Ich bin kein Ökologe und kann daher nur schwer beurteilen wie sich diese Disziplin im Laufe der Zeit entwickelt hat. Aber bei meinen Recherchen war ich wieder einmal überrascht wie wenig wir noch vor gar nicht allzu langer Zeit gewusst haben. Wir haben zum Beispiel erst in den 1990er Jahren herausgefunden, dass die Dinosaurier durch einen Asteroideneinschlag ausgestorben sind und dass solche Ereignisse regelmäßig für Massensterben sorgen. Wir haben erst in den 1960er Jahren im Detail verstanden wie unsere Sonne funktioniert und wie sie ihre Energie produziert! Und auch in der Ökologie war man zu Beginn der zweiten Hälfte des 20. Jahrhunderts noch am Anfang.

Eine offene Frage betraf die Art und Weise wie Lebewesen wechselwirken. Robert Paine wurde 1933 geboren und zu den vielen Fragen die er sich im Laufe seines Studiums stellte gehörte auch: Warum ist die Erde so grün? Tiere fressen Pflanzen. Warum fressen die Tiere nicht einfach alle Pflanzen auf? Was kontrolliert die Anzahl der pflanzenfressenden Tiere? Die damalige Meinung war, dass das alles quasi von unten nach oben funktioniert. Die Menge an Pflanzenfutter bestimmt die Menge der Pflanzenfresser und die Menge der Pflanzenfresser wird durch die fleischfressenden Raubtiere bestimmt. Deren Anzahl wiederum hängt von äußeren Umständen wie dem Wetter ab.

Paine war anderer Meinung und suchte nach einem Weg das zu testen. Die Raubtiere die er sich aussuchte waren Seesterne. Die fallen zwar nicht in das Bild das wir normalerweise von „Raubtieren“ haben. Aber in dem kleinen Ökosystem das Paine untersuchte waren sie die Spitze der Nahrungskette. An der Küste des Bundestaats Washington gab es jede Menge kleine Gezeitenbecken in denen Muscheln, Schnecken und anderes Getier (und Pflanzen) lebten. Und „Pisaster ochraceus“, ein ziemlich großer Seestern, dessen Arme bis zu 25 Zentimeter lang werden können und der sehr gerne Miesmuscheln isst.

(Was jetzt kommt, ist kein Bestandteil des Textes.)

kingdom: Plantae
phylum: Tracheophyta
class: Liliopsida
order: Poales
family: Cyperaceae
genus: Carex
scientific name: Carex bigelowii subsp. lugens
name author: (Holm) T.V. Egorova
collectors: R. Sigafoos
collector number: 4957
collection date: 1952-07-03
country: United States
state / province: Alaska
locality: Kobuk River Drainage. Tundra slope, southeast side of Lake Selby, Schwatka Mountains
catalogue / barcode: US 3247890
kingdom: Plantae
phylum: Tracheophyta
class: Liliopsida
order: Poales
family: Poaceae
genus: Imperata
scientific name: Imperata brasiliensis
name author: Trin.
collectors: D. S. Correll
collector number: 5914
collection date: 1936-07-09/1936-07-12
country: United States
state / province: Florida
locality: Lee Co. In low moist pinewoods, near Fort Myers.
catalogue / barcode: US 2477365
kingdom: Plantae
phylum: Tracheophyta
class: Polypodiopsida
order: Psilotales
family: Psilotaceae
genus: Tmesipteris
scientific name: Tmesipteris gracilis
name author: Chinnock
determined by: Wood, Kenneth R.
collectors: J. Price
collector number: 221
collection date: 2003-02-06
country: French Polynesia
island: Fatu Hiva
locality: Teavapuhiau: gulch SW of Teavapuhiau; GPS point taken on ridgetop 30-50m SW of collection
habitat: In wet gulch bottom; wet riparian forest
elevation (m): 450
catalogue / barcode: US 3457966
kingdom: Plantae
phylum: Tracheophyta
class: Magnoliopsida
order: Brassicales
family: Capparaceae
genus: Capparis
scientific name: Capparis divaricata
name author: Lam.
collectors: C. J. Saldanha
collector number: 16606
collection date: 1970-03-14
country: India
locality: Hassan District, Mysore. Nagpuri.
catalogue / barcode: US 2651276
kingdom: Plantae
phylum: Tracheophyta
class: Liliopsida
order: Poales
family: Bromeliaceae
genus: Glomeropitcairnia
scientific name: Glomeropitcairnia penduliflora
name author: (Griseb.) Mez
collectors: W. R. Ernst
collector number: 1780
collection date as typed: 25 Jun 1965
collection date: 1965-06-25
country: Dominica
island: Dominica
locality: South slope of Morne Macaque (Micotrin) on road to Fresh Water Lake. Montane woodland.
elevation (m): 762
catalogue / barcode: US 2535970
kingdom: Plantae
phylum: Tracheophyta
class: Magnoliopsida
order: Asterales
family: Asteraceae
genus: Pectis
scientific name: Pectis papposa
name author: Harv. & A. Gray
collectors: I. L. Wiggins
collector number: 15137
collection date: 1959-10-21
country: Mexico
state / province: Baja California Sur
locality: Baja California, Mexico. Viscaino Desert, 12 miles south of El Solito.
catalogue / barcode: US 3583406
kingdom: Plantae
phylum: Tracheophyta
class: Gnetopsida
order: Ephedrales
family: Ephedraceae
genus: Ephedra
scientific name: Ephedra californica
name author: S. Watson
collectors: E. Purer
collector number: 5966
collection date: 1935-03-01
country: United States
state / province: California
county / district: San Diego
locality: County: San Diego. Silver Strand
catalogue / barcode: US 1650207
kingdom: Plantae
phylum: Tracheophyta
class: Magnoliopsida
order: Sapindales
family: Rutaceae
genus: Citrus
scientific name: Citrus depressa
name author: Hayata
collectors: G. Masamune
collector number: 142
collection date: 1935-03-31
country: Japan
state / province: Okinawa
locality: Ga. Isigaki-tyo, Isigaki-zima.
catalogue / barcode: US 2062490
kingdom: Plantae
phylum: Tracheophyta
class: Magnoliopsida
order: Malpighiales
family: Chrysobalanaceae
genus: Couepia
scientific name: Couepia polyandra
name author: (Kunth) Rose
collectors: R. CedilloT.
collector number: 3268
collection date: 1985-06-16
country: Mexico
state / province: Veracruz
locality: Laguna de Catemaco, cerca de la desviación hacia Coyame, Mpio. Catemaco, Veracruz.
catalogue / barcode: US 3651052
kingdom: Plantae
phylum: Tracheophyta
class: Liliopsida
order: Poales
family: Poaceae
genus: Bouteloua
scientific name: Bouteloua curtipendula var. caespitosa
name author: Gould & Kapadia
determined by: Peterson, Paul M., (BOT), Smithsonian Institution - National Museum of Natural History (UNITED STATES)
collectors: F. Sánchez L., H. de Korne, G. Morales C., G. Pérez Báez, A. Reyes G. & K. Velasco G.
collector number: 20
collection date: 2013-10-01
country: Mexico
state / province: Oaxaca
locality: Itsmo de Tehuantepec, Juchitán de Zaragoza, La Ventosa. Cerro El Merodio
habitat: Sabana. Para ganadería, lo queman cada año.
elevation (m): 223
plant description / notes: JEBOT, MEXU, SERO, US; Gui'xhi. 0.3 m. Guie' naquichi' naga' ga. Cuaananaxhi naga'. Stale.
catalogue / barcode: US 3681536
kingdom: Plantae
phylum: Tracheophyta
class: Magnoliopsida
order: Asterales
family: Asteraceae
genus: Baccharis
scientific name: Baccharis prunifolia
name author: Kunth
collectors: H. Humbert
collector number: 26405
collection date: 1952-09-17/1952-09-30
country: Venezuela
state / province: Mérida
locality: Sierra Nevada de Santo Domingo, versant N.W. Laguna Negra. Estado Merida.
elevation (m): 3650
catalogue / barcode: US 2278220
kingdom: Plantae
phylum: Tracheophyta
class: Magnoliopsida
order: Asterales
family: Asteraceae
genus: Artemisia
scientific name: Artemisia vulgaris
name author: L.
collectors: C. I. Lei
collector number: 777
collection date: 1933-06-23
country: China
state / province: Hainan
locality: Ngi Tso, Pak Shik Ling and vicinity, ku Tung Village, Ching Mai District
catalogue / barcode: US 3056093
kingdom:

Fetter Seestern! (Bild: Gemeinfrei)

Über Jahre hinweg entfernte Paine systematisch alle Seesterne aus bestimmten Gezeitenbecken. Was gar nicht so einfach war, weil die Viecher sich fest an die Steine gesaugt hatten. Aber er hebelte sie runter und warf sie ins Meer. Was die Seesterne davon hielten ist nicht überliefert. Aber die wissenschaftliche Auswertung der Seesternnerverei war revolutionär. Schon nach drei Monaten konnte Paine beobachten, wie sich die Artenvielfalt im seesternfreien Gezeitenpool veränderte. Eine bestimmte große Muschelart – die, die der Seestern gerne aß – breitete sich massiv aus. Ein Jahr später kamen aber jede Menge kleinere Muschelarten und verdrängten die große Muschel. Algen, Krebse: Alles veränderte sich. Manche Spezies verschwanden komplett, andere breiteten sich aus. Am Ende waren von den ursprünglichen 15 Arten im Gezeitenpool nur noch 8 übrig.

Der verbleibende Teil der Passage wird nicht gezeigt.